**THE PROBLEM**. Transcribe every entry that follows exactly, omitting all pictures.

Stored items
__________________________________________________
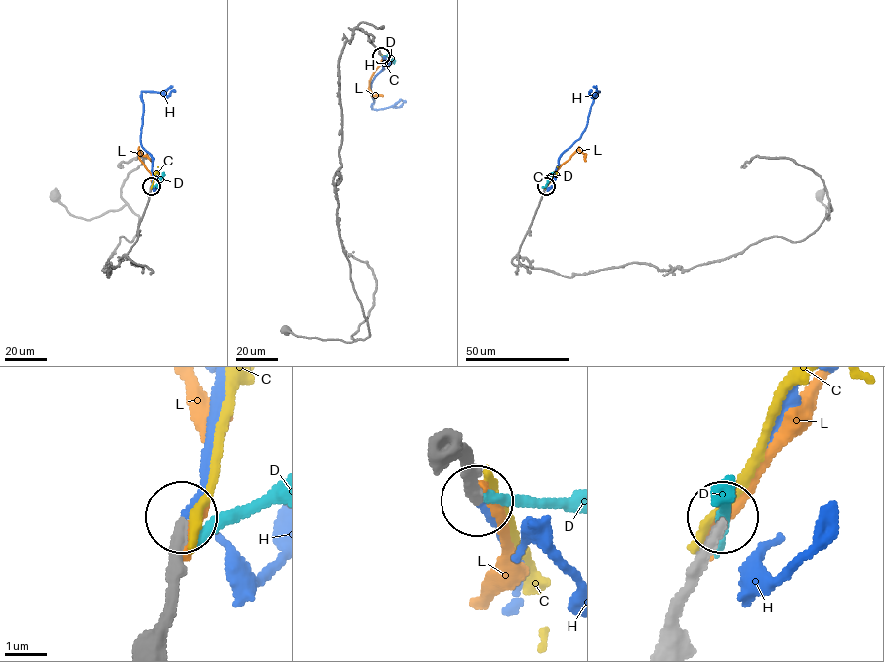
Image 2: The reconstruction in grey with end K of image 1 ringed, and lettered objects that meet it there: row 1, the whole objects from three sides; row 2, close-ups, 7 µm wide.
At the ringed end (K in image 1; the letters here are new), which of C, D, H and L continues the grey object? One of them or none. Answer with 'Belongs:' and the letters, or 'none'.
Belongs: H

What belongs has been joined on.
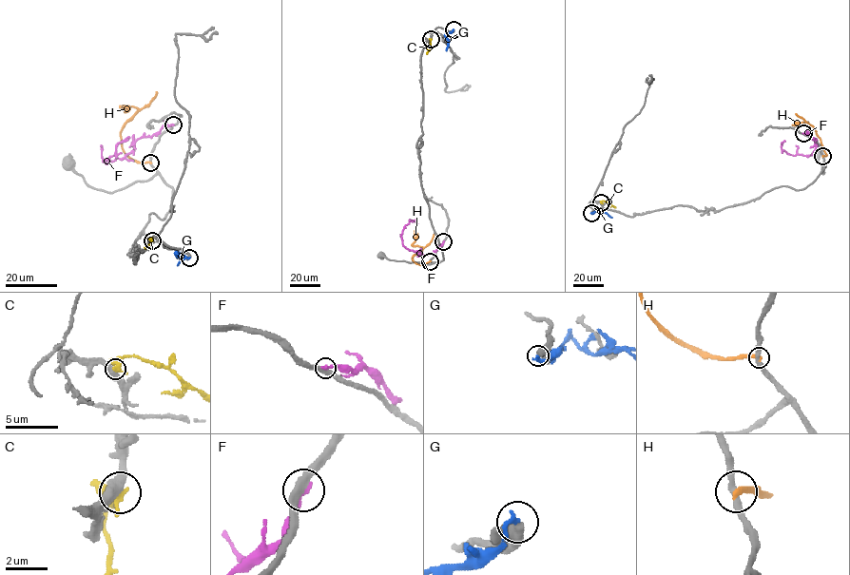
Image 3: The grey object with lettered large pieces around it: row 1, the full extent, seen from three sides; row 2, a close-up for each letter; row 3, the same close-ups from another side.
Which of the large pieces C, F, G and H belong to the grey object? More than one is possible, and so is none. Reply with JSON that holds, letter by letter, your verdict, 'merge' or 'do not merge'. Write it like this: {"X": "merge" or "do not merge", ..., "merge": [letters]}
{"C": "do not merge", "F": "do not merge", "G": "do not merge", "H": "do not merge", "merge": []}

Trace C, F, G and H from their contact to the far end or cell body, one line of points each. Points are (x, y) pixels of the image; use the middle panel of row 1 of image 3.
C: (431, 39), (427, 54)
F: (443, 241), (434, 252), (428, 255), (406, 248), (401, 236), (403, 227), (409, 220), (417, 223)
G: (453, 29), (444, 35), (448, 41), (446, 50)
H: (430, 260), (418, 264), (412, 258), (422, 250), (412, 245), (417, 236), (415, 230)

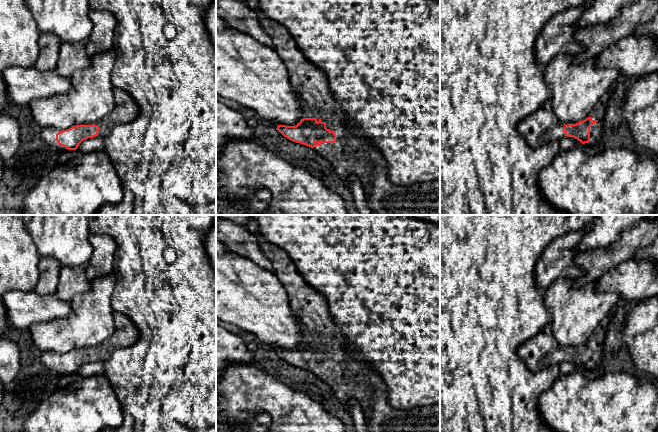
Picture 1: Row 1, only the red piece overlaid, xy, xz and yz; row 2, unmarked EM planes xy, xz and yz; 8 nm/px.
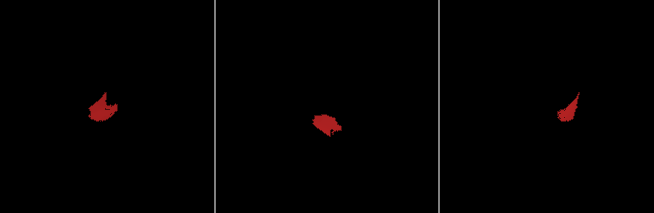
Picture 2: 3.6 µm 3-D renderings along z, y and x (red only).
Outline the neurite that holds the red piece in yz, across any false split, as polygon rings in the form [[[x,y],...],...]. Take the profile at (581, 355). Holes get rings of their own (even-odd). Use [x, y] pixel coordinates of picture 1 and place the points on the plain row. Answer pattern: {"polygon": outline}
{"polygon": [[[605,319],[585,344],[564,349],[554,339],[552,326],[548,322],[534,337],[519,346],[518,355],[531,371],[558,365],[563,360],[573,361],[582,368],[599,370],[603,362],[607,327],[608,320]]]}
__________________________________________________
**EXERCISE RESULT**.
Image 2: The reconstruction in grey with end K of image 1 ringed, and lettered objects that meet it there: row 1, the whole objects from three sides; row 2, close-ups, 7 µm wide.
At the ringed end (K in image 1; the letters here are new), which of C, D, H and L continues the grey object? One of them or none. Answer with 'Belongs:' and the letters, or 'none'.
Belongs: H

What belongs has been joined on.
Image 3: The grey object with lettered large pieces around it: row 1, the full extent, seen from three sides; row 2, a close-up for each letter; row 3, the same close-ups from another side.
Which of the large pieces C, F, G and H belong to the grey object? More than one is possible, and so is none. Reply with JSON that holds, letter by letter, your verdict, 'merge' or 'do not merge'. Write it like this: {"X": "merge" or "do not merge", ..., "merge": [letters]}
{"C": "do not merge", "F": "do not merge", "G": "do not merge", "H": "do not merge", "merge": []}

Trace C, F, G and H from their contact to the far end or cell body, one line of points each. Points are (x, y) pixels of the image; use the middle panel of row 1 of image 3.
C: (431, 39), (427, 54)
F: (443, 241), (434, 252), (428, 255), (406, 248), (401, 236), (403, 227), (409, 220), (417, 223)
G: (453, 29), (444, 35), (448, 41), (446, 50)
H: (430, 260), (418, 264), (412, 258), (422, 250), (412, 245), (417, 236), (415, 230)

Picture 1: Row 1, only the red piece overlaid, xy, xz and yz; row 2, unmarked EM planes xy, xz and yz; 8 nm/px.
Picture 2: 3.6 µm 3-D renderings along z, y and x (red only).
Outline the neurite that holds the red piece in yz, across any false split, as polygon rings in the form [[[x,y],...],...]. Take the profile at (581, 355). Holes get rings of their own (even-odd). Use [x, y] pixel coordinates of picture 1 and place the points on the plain row. Answer pattern: {"polygon": outline}
{"polygon": [[[605,319],[585,344],[564,349],[554,339],[552,326],[548,322],[534,337],[519,346],[518,355],[531,371],[558,365],[563,360],[573,361],[582,368],[599,370],[603,362],[607,327],[608,320]]]}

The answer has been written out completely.